__Records to use__.
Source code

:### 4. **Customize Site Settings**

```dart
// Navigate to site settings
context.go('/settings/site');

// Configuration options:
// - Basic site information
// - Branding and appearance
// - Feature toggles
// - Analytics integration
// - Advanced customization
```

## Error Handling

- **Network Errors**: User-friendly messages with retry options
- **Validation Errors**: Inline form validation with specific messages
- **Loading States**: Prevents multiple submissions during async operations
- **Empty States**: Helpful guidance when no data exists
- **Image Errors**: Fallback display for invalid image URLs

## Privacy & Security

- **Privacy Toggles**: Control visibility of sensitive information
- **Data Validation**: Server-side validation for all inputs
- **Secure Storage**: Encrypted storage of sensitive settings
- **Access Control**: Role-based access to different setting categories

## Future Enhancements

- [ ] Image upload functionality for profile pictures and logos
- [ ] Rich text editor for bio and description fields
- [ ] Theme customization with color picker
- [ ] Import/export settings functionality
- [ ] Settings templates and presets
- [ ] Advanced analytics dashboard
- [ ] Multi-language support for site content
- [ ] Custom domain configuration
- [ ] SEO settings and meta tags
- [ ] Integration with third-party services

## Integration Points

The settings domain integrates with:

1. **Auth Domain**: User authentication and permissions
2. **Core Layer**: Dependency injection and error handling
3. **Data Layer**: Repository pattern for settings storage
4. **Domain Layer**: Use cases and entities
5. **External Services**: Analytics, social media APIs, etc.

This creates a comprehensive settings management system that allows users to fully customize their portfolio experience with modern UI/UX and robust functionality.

__Problem to work on__. The required result is an exact repetition of the lines from the one containing "## Integration Points" through the last line of the data.

__Response__.
## Integration Points

The settings domain integrates with:

1. **Auth Domain**: User authentication and permissions
2. **Core Layer**: Dependency injection and error handling
3. **Data Layer**: Repository pattern for settings storage
4. **Domain Layer**: Use cases and entities
5. **External Services**: Analytics, social media APIs, etc.

This creates a comprehensive settings management system that allows users to fully customize their portfolio experience with modern UI/UX and robust functionality.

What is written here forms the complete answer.